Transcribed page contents

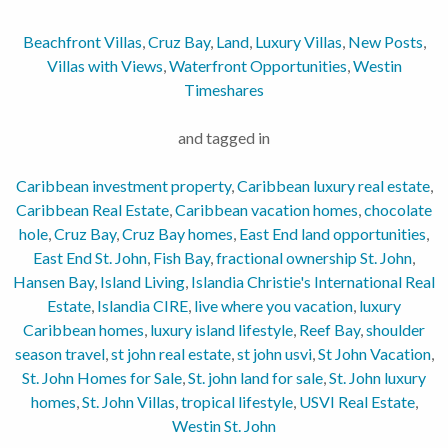
Beachfront Villas
,
Cruz Bay
,
Land
,
Luxury Villas
,
New Posts
,
Villas with Views
,
Waterfront Opportunities
,
Westin
Timeshares
and tagged in
Caribbean investment property
,
Caribbean luxury real estate
,
Caribbean Real Estate
,
Caribbean vacation homes
,
chocolate
hole
,
Cruz Bay
,
Cruz Bay homes
,
East End land opportunities
,
East End St. John
,
Fish Bay
,
fractional ownership St. John
,
Hansen Bay
,
Island Living
,
Islandia Christie's International Real
Estate
,
Islandia CIRE
,
live where you vacation
,
luxury
Caribbean homes
,
luxury island lifestyle
,
Reef Bay
,
shoulder
season travel
,
st john real estate
,
st john usvi
,
St John Vacation
,
St. John Homes for Sale
,
St. john land for sale
,
St. John luxury
homes
,
St. John Villas
,
tropical lifestyle
,
USVI Real Estate
,
Westin St. John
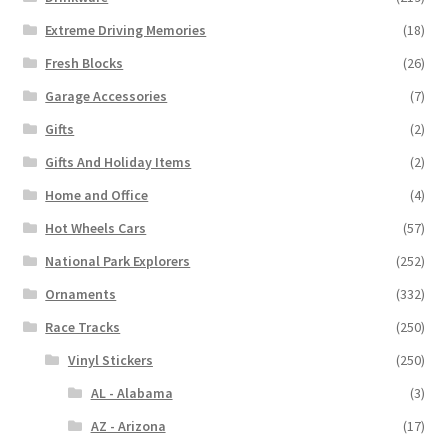
Extreme Driving Memories
(18)
Fresh Blocks
(26)
Garage Accessories
(7)
Gifts
(2)
Gifts And Holiday Items
(2)
Home and Office
(4)
Hot Wheels Cars
(57)
National Park Explorers
(252)
Ornaments
(332)
Race Tracks
(250)
Vinyl Stickers
(250)
AL - Alabama
(3)
AZ - Arizona
(17)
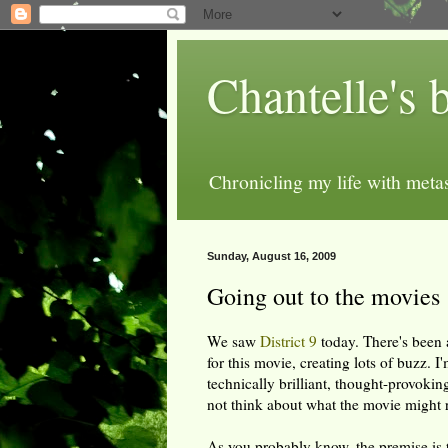
Chantelle's 
Chronicling my life with metas
Sunday, August 16, 2009
Going out to the movies
We saw
District 9
today. There's been 
for this movie, creating lots of buzz. I
technically brilliant, thought-provoki
not think about what the movie might r
As you probably know, the premise is th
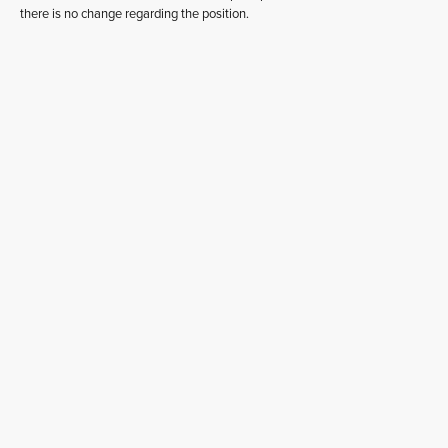
there is no change regarding the position.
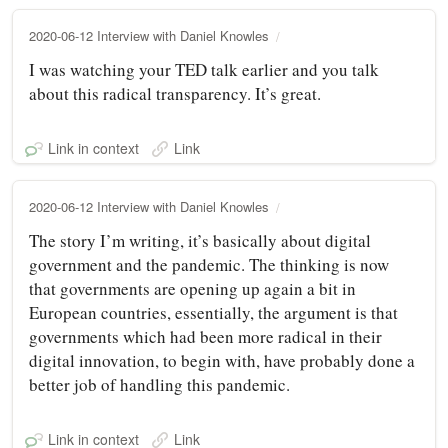
2020-06-12 Interview with Daniel Knowles
I was watching your TED talk earlier and you talk
about this radical transparency. It’s great.
Link in context
Link
2020-06-12 Interview with Daniel Knowles
The story I’m writing, it’s basically about digital
government and the pandemic. The thinking is now
that governments are opening up again a bit in
European countries, essentially, the argument is that
governments which had been more radical in their
digital innovation, to begin with, have probably done a
better job of handling this pandemic.
Link in context
Link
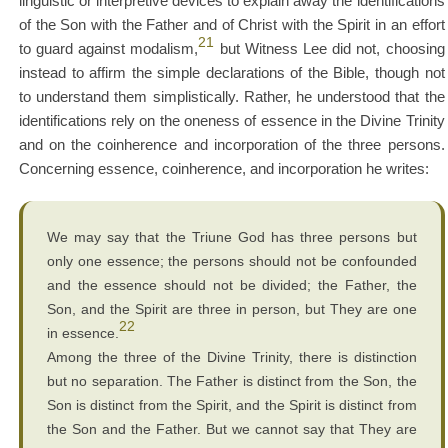
linguistic or interpretive devices to explain away the identifications
of the Son with the Father and of Christ with the Spirit in an effort
21
to guard against modalism,
but Witness Lee did not, choosing
instead to affirm the simple declarations of the Bible, though not
to understand them simplistically. Rather, he understood that the
identifications rely on the oneness of essence in the Divine Trinity
and on the coinherence and incorporation of the three persons.
Concerning essence, coinherence, and incorporation he writes:
We may say that the Triune God has three persons but
only one essence; the persons should not be confounded
and the essence should not be divided; the Father, the
Son, and the Spirit are three in person, but They are one
22
in essence.
Among the three of the Divine Trinity, there is distinction
but no separation. The Father is distinct from the Son, the
Son is distinct from the Spirit, and the Spirit is distinct from
the Son and the Father. But we cannot say that They are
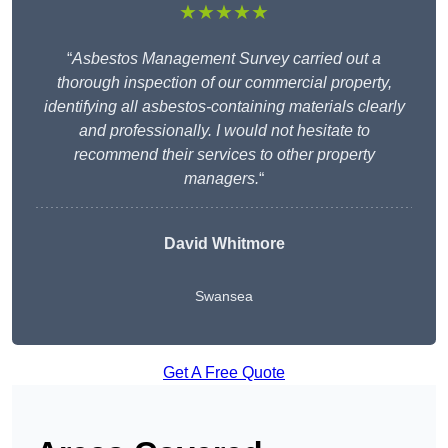
★★★★★
“
Asbestos Management Survey carried out a
thorough inspection of our commercial property,
identifying all asbestos-containing materials clearly
and professionally. I would not hesitate to
recommend their services to other property
managers.
“
David Whitmore
Swansea
Get A Free Quote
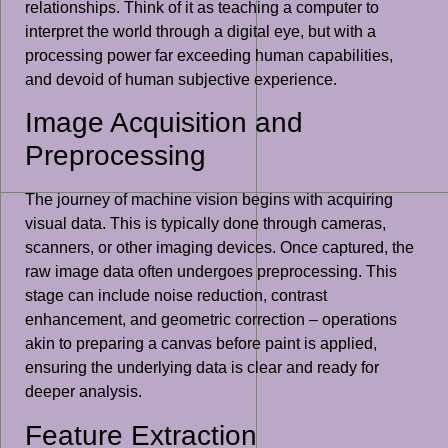
relationships. Think of it as teaching a computer to
interpret the world through a digital eye, but with a
processing power far exceeding human capabilities,
and devoid of human subjective experience.
Image Acquisition and
Preprocessing
The journey of machine vision begins with acquiring
visual data. This is typically done through cameras,
scanners, or other imaging devices. Once captured, the
raw image data often undergoes preprocessing. This
stage can include noise reduction, contrast
enhancement, and geometric correction – operations
akin to preparing a canvas before paint is applied,
ensuring the underlying data is clear and ready for
deeper analysis.
Feature Extraction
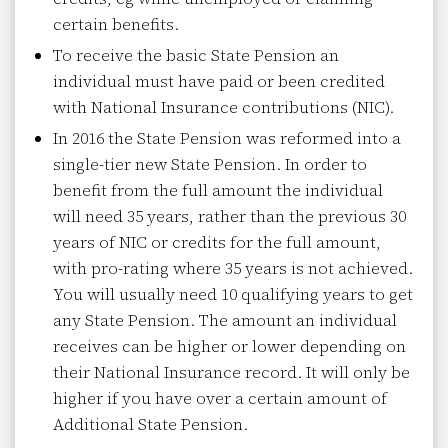
certain benefits.
To receive the basic State Pension an
individual must have paid or been credited
with National Insurance contributions (NIC).
In 2016 the State Pension was reformed into a
single-tier new State Pension. In order to
benefit from the full amount the individual
will need 35 years, rather than the previous 30
years of NIC or credits for the full amount,
with pro-rating where 35 years is not achieved.
You will usually need 10 qualifying years to get
any State Pension. The amount an individual
receives can be higher or lower depending on
their National Insurance record. It will only be
higher if you have over a certain amount of
Additional State Pension.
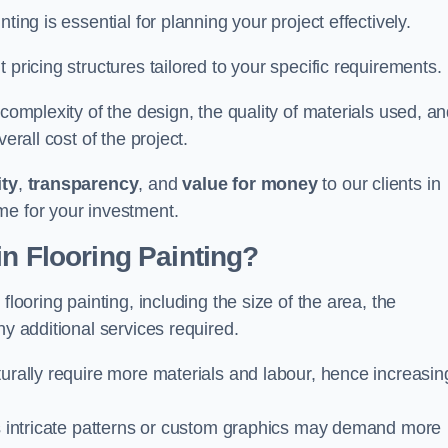
ting is essential for planning your project effectively.
 pricing structures tailored to your specific requirements.
 complexity of the design, the quality of materials used, a
erall cost of the project.
ity
,
transparency
, and
value for money
to our clients in
me for your investment.
in Flooring Painting?
flooring painting, including the size of the area, the
ny additional services required.
turally require more materials and labour, hence increasin
 as intricate patterns or custom graphics may demand more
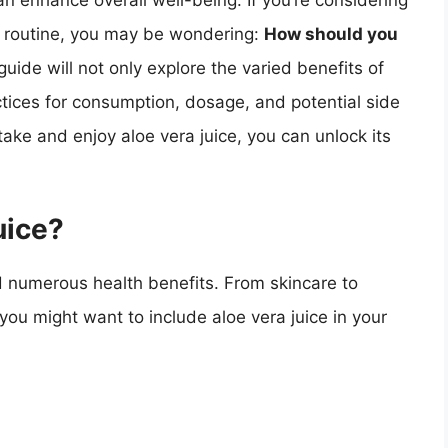
an enhance overall well-being. If you’re considering
ly routine, you may be wondering:
How should you
ide will not only explore the varied benefits of
actices for consumption, dosage, and potential side
ake and enjoy aloe vera juice, you can unlock its
uice?
nd numerous health benefits. From skincare to
ou might want to include aloe vera juice in your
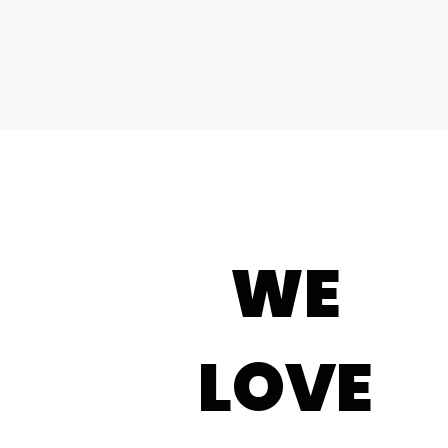
WE
LOVE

◆ Request: Search the data for the word "East" and copy each line where it appears.

◆ Task response:
East End land opportunities
East End St. John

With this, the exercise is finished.